(Collected data)
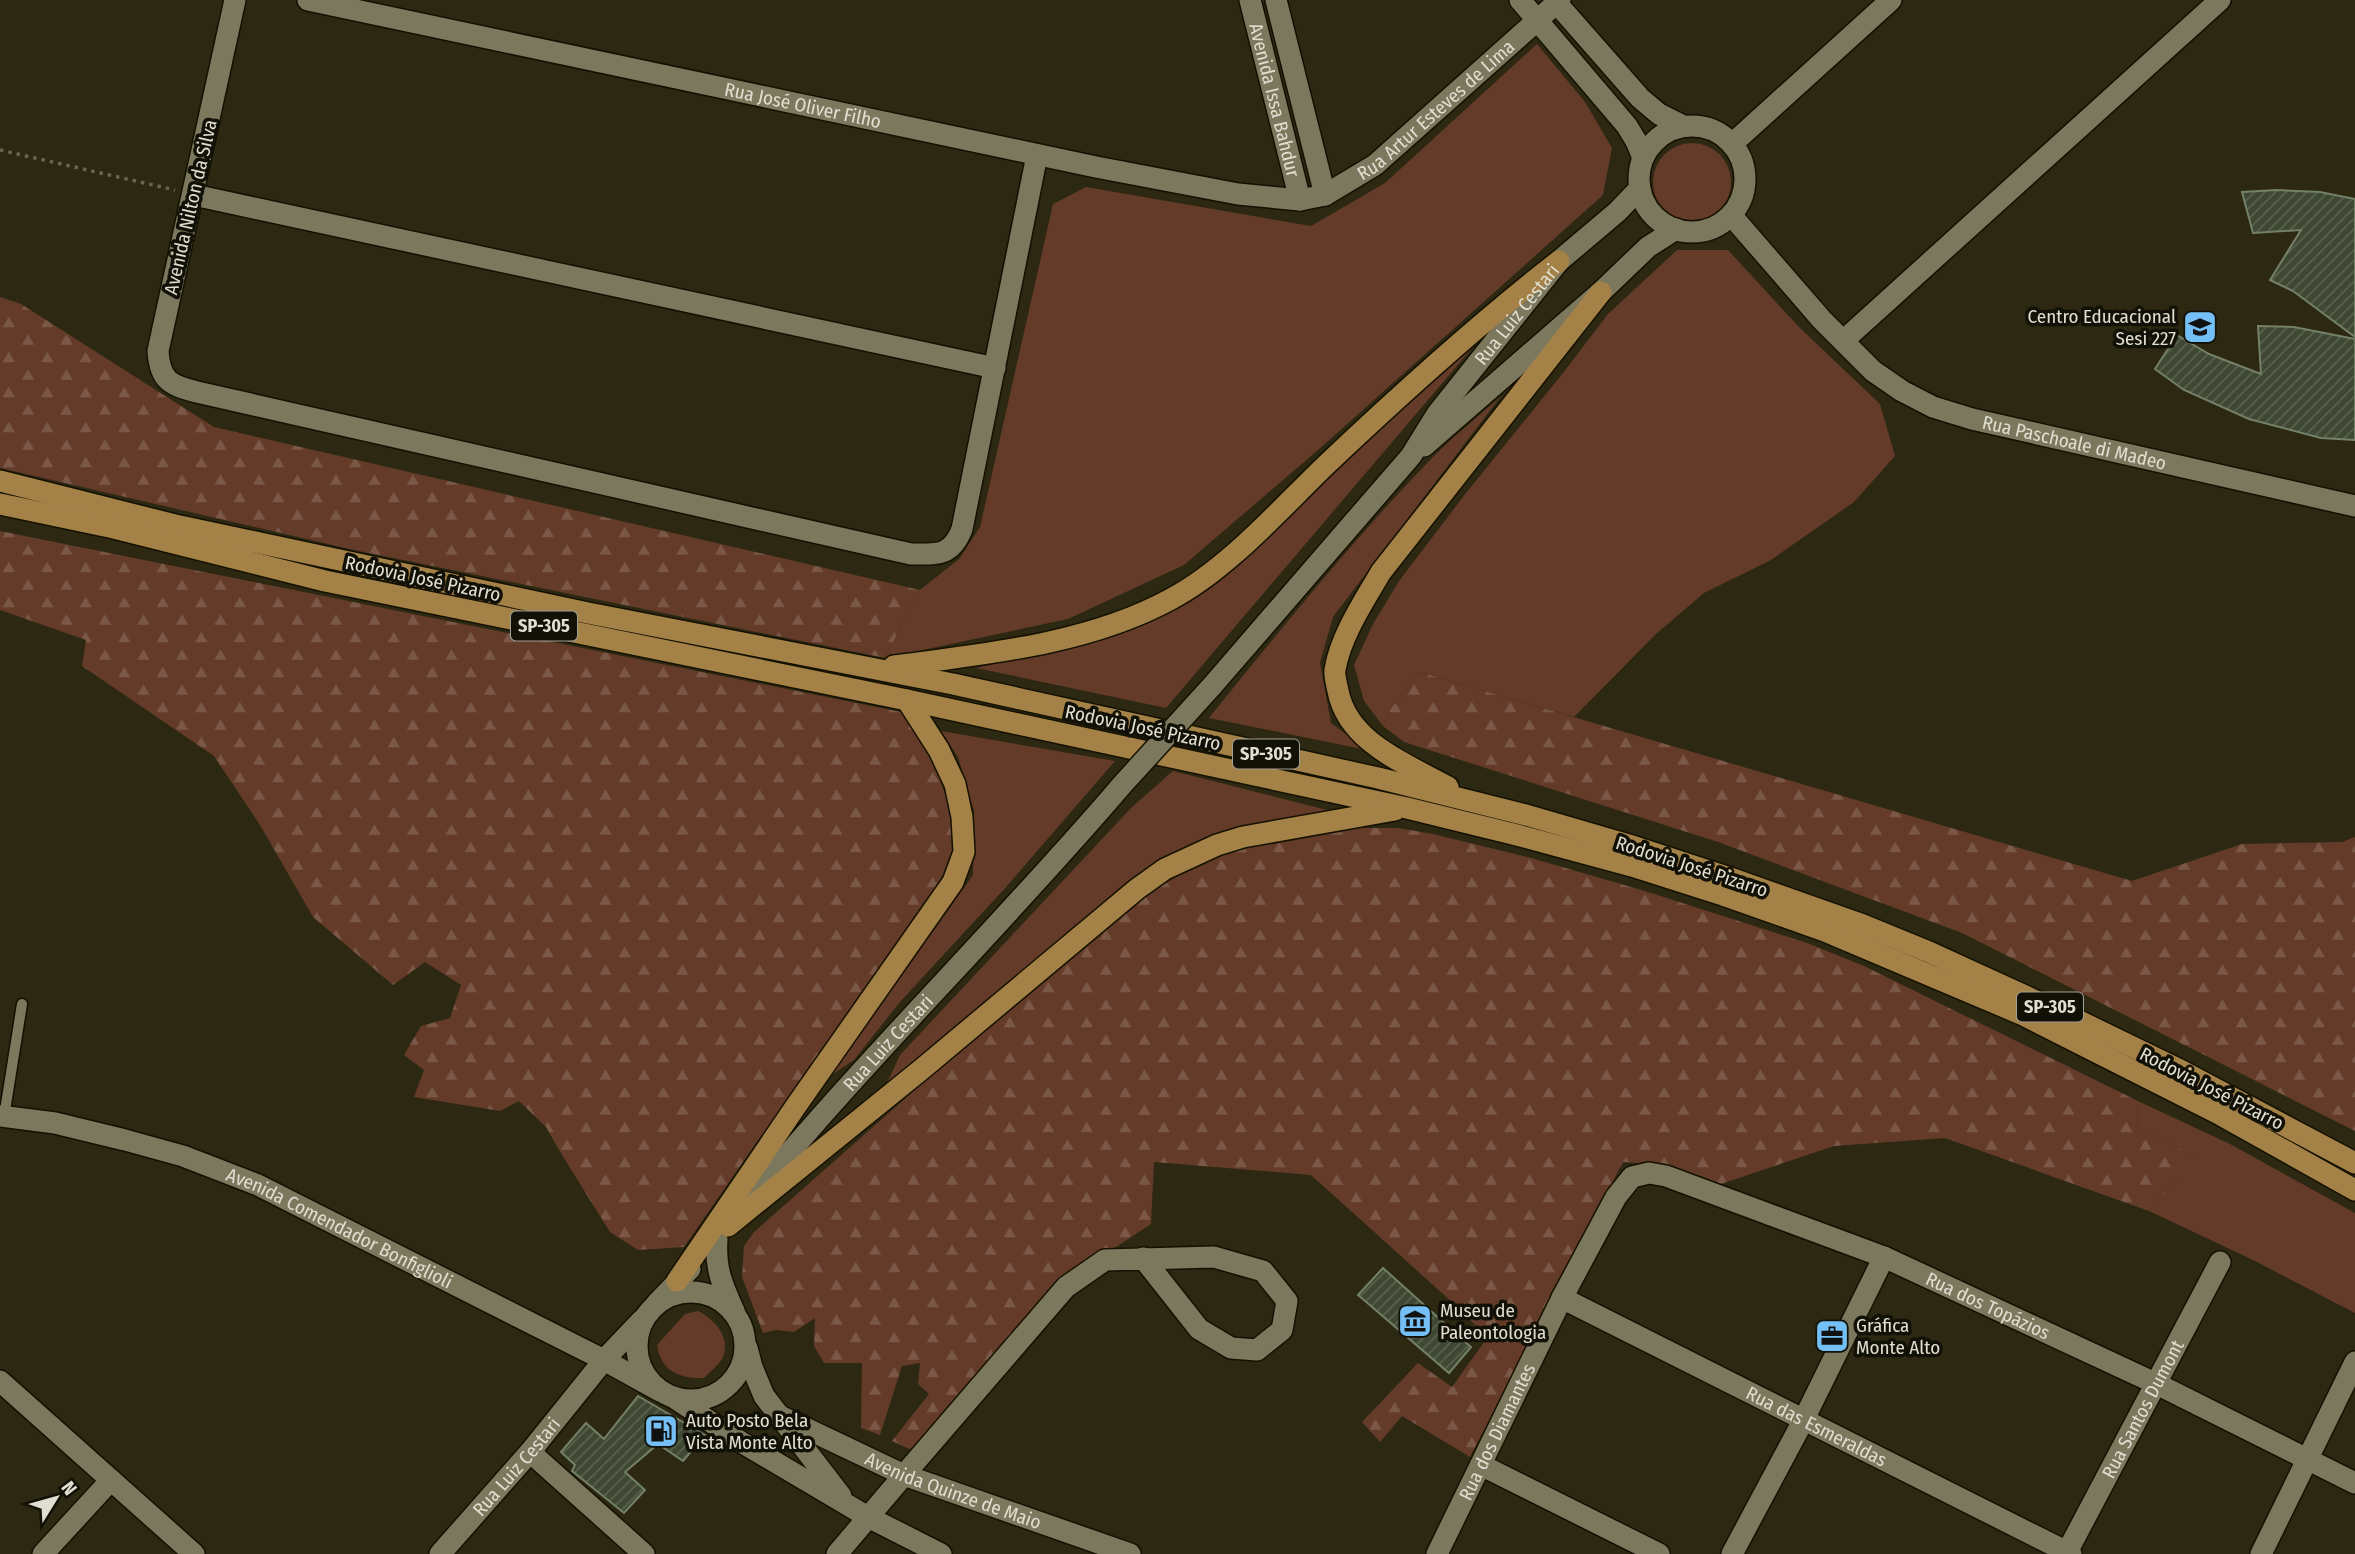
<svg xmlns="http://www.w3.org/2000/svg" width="2355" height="1554" font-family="'Fira Sans Condensed',sans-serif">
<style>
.grass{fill:#643b28}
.forest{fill:url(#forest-firs)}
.building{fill:url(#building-hatch);stroke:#748068;stroke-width:2}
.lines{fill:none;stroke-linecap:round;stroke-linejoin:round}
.lane-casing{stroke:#141100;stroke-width:13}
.street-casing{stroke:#141100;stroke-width:24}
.secondary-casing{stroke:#141100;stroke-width:24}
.primary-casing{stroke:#141100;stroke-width:24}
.path{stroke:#696551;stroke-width:3.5;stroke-dasharray:3.5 5;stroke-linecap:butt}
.lane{stroke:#7c785e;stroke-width:10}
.street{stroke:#7c785e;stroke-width:21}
.secondary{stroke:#7c785e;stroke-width:21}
.primary{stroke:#a48147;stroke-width:21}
.secondary-bridge-casing{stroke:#141100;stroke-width:24;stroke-linecap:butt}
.secondary-bridge{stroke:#7c785e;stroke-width:21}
.labels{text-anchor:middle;stroke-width:7;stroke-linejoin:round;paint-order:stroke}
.shield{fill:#121107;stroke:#a2a094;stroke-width:2}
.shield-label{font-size:18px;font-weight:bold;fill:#e0ded0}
.street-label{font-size:19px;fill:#e0ded0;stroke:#121107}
.poi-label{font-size:19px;fill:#e0ded0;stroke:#121107;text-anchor:start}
</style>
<defs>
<pattern id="forest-firs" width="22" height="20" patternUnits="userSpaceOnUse" patternTransform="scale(1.75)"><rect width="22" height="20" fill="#643b28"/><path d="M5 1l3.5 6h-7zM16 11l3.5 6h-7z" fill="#7a5746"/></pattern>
<pattern id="building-hatch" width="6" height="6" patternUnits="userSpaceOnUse" patternTransform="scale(1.75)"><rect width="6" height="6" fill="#3e4832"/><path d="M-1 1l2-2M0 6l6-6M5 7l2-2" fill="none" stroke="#5a624f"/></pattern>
</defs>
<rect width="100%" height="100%" fill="#2c2811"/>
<!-- grass -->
<g class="grass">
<path d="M1537,44l48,58 27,46 -9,47 -285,255 -134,115 -116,54 -183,39 35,-68 39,-31 21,-32 73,-323 33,-17 225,39 74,-43z"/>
<circle cx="1692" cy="182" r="39"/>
<path d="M1677,250h51l71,77 81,77 15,52 -41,46 -83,58 -67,33 -48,41 -82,83 -154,-45 -29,36 -8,18 -19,-25 -10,-36 19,-41 26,-43 67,-88 97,-120 45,-59z"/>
<path d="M1490,327l-324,381 -190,-40 109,-25 86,-31 41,-25z"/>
<path d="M1501,396l-168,221 -13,46 11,60 36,27 -158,-32c72,-89 144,-179 225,-262 21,-21 45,-40 67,-60z"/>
<path d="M941,731l174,30 -108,125 -108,117 -45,57 -24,16 143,-201 1,-64 -16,-54z"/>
<path d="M1173,771l158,40 -108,22 -68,29 -268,221 13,-28 231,-247z"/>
<path d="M2138,1101l92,43 125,69v100l-102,-53 -104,-49 47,-53 -59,-31z"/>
<path d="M698,1311c16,8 33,26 25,46 -4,8 -13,15 -19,21 -25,1 -43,-7 -47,-33l28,-31z"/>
</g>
<!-- forest -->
<g class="forest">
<path d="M0,297l21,7 193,123 706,163 -35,68 -531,-108 -354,-82z"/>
<path d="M0,531l901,181c30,42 53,84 52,138 0,10 -6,21 -10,31l-126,175 -133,191 -46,3 -28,-18 -48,-77 -16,-28 -27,-26 -19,10 -86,-14 10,-27 -20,-15 17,-29 29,-8 11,-33 -36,-23 -32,23 -80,-68 -53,-92 -46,-69 -132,-90 4,-26 -86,-30z"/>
<path d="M1420,672l712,209 110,-37 100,-2 13,-5v294l-393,-198 -244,-91 -314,-100 -21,-16 8,-18z"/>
<path d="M1345,828h53l35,6 98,24 114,33 162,52 57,23 274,135 -1,26 60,31 -48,53 -204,-73 -111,8 -113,38 -56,-19 -42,-3 -153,295 -68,-41 -22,26 -18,-20 56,-59 34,24 35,-49 -24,-26 -152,-137 -157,-13 -3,62 -102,67 -135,160 -22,-10 37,-47 -11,-10 2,-21 -18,3 -22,69 -19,-7 1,-65h-38l-10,-17 1,-28 -21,14 -18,-2 -13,3 -21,-56 2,-31 10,-14 257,-227 136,-111 54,-32 63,-20z"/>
</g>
<!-- building -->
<g class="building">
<path d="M2277,190l43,2 35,7v138l-62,-46 -23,-11 31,-50 -48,3 -11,-41z"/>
<path d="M2258,326l36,1 61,12v101l-34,-2 -72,-19 -65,-29 -29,-21 22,-34 32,19 52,20z"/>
<path d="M1383,1268l88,79 -22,26 -91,-78z"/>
<path d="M638,1396l67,39 -22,26 -25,-17 -33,28 20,18 -21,23 -52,-42 3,-6 -14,-13 25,-29 18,16z"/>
</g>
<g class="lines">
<!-- lane casing -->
<g class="lane-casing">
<path id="lane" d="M4,1117l18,-113"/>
</g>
<!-- street casing -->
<g class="street-casing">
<g id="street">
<path d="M235,0l-77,351c2,30 12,34 39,41l714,162c26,0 40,3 51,-25l75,-374"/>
<path id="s1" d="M308,0l788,167 142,27 62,6 25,-5 50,-30 185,-165"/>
<path id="s2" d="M1250,0l50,200"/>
<path d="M1276,0l49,195"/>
<path d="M1732,144l159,-144"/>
<path d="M194,195l801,173"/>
<path id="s3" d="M1731,215l91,105 51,51 29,20 31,16 39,12 383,87"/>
<path d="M1843,341l377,-341"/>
<path id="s4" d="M1562,1298l509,256"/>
<path d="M1481,1465l178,89"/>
<path d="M904,1475l162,-188 39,-27 109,-3 49,14 24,30 -5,29 -25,20 -26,-2 -32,-19 -56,-71"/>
<path d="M868,1517l73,37"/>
<path d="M43,1554l68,-74"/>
<path id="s5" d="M1437,1554l125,-256 54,-101 16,-20 17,-4 17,3 218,81 273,127 198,99"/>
<path d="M1732,1554l71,-133 81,-164"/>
<path id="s6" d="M2066,1554l154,-292"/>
<path d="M2261,1554l94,-192"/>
</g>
</g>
<!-- secondary casing -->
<g class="secondary-casing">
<g id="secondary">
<path d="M1520,0l107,126 9,15 7,17"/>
<path d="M1554,0l86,98 19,16 24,12"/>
<circle cx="1692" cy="179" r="53"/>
<path d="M1424,446l177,-154 47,-45 28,-18"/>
<path id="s7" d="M1212,686l199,-230 26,-42 122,-153 58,-49 23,-24"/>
<path id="s8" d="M0,1116l55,7 70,17 58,16 75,29 346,175 56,31"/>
<path id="s9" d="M743,1208c120,-147 256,-279 379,-423"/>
<path d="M717,1239c-2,30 5,45 17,72"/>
<circle cx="691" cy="1346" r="54"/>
<path d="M657,1303l33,-34"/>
<path d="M747,1348l5,19 12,29 77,100"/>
<path d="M0,1381l194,173"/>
<path d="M676,1399l65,43 127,75"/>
<path id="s10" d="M780,1416l124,59 226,79"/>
<path d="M530,1452l114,102"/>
<path id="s11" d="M440,1554l90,-102 74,-92 38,-40"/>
<path d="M837,1554l67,-79"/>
</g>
</g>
<!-- primary casing -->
<g class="primary-casing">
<g id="primary">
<path d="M0,481l175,44 413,88 365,71 425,94 148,37 103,30 104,34 130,46 66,27 144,66 109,53 173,92"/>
<path d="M0,504l114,24 211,53 582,119 500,108 106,26 119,32 91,29 102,36 196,83 200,101 134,75"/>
<path d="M894,666c91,-12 195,-22 277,-67 57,-30 110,-91 156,-135 75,-71 151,-140 232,-203"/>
<path d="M1448,787c-41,-23 -100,-44 -110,-96 -1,-6 -4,-15 -3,-21 5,-33 29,-69 46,-98l220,-280"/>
<path d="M728,1226l194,-157 215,-180 28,-20 52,-24 26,-8 152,-27"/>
<path d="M677,1281l119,-175 157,-224 11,-30 -2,-35 -7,-33 -16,-34 -32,-50"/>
</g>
</g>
<!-- path -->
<path class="path" d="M0,150l175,40"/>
<!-- lane -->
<use href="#lane" class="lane"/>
<!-- street -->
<use href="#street" class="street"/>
<!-- secondary -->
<use href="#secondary" class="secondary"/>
<!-- primary -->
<use href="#primary" class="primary"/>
<!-- secondary-bridge casing -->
<g class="secondary-bridge-casing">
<path id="secondary-bridge" d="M1122,785l90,-99"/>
</g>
<!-- secondary-bridge -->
<use href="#secondary-bridge" class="secondary-bridge"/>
</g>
<!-- icons -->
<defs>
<g id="school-square" transform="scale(1.75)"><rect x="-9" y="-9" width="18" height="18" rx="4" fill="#74c0f6" stroke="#121107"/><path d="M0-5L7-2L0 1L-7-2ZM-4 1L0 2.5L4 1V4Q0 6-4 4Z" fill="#111"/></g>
<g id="museum-square" transform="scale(1.75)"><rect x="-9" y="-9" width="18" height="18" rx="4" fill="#74c0f6" stroke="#121107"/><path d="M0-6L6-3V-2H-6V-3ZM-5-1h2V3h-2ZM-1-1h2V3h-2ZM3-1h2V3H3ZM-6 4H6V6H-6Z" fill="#111"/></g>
<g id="office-square" transform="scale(1.75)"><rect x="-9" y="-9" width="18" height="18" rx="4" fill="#74c0f6" stroke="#121107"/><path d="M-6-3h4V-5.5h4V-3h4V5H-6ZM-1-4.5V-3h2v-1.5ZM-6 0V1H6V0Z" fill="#111"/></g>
<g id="fuel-square" transform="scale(1.75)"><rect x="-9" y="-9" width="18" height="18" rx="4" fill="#74c0f6" stroke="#121107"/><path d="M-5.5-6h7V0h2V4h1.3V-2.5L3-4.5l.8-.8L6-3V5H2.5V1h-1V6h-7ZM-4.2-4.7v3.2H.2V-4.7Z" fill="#111"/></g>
</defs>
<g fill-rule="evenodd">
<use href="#school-square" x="2200" y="327"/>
<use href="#museum-square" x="1415" y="1321"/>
<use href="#office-square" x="1832" y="1336"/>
<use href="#fuel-square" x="661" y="1431"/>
</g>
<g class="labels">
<!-- shield labels -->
<g class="shield">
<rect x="511" y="611.5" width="66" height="29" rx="5"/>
<rect x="1233" y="739.5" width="66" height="29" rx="5"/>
<rect x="2017" y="992.5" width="66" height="29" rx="5"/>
</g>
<g class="shield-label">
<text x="544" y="632">SP-305</text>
<text x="1266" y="760">SP-305</text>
<text x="2050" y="1013">SP-305</text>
</g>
<!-- street labels -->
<g class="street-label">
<text dy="7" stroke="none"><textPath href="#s2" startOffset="103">Avenida Issa Bahdur</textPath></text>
<text dy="7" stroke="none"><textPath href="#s1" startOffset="506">Rua José Oliver Filho</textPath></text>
<text dy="7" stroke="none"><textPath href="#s1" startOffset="1178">Rua Artur Esteves de Lima</textPath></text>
<text transform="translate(190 207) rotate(-77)" y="7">Avenida Nilton da Silva</text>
<text dy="7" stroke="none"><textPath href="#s7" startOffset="481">Rua Luiz Cestari</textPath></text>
<text dy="7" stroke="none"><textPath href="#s3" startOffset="427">Rua Paschoale di Madeo</textPath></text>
<text transform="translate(423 578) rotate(12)" y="7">Rodovia José Pizarro</text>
<text transform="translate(1143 727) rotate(12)" y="7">Rodovia José Pizarro</text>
<text transform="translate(1692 866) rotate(18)" y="7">Rodovia José Pizarro</text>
<text dy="7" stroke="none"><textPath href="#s9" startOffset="220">Rua Luiz Cestari</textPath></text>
<text transform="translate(2212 1088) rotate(27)" y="7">Rodovia José Pizarro</text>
<text dy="7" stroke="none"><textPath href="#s8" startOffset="360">Avenida Comendador Bonfiglioli</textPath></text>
<text dy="7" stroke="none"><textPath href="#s5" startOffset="807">Rua dos Topázios</textPath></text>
<text dy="7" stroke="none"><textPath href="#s6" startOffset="164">Rua Santos Dumont</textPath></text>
<text dy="7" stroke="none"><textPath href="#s4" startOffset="285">Rua das Esmeraldas</textPath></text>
<text dy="7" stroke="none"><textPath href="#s5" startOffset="136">Rua dos Diamantes</textPath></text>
<text dy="7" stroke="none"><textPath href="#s11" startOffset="116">Rua Luiz Cestari</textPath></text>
<text dy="7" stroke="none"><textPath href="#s10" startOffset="189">Avenida Quinze de Maio</textPath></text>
</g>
<!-- poi labels -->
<g class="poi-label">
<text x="2176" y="323" text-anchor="end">Centro Educacional<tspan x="2176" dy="22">Sesi 227</tspan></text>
<text x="1440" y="1317">Museu de<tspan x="1440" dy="22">Paleontologia</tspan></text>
<text x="1856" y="1332">Gráfica<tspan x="1856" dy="22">Monte Alto</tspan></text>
<text x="686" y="1427">Auto Posto Bela<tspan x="686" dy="22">Vista Monte Alto</tspan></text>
</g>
</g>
<!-- north arrow -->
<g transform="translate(56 1498) rotate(53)" stroke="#121107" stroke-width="5" paint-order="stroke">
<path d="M0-5L12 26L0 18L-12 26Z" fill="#e0ded0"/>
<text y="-10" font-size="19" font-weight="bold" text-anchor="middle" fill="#e0ded0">N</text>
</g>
</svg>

YOUR ASSIGNMENT:
Wherever a line of the data holds "lines", copy that line.

RESULT:
.lines{fill:none;stroke-linecap:round;stroke-linejoin:round}
<g class="lines">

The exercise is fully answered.